--- DATA SUPPLIED Enclosed Below ---
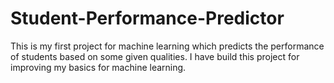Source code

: # Student-Performance-Predictor
This is my first project for machine learning which predicts the performance of students based on some given qualities. I have build this project for improving my basics for machine learning.
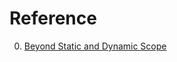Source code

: # Reference

0. [Beyond Static and Dynamic Scope](https://pleiad.cl/papers/2009/tanter-dls2009.pdf)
--- End of Enclosed DATA SUPPLIED ---
§ EXERCISE AIM
Write out each of the rows above word for word, leaving the pictures out.

§ EXERCISE RESULT
Source code

: # Student-Performance-Predictor
This is my first project for machine learning which predicts the performance of students based on some given qualities. I have build this project for improving my basics for machine learning.
Source code

: # Reference

0. [Beyond Static and Dynamic Scope](https://pleiad.cl/papers/2009/tanter-dls2009.pdf)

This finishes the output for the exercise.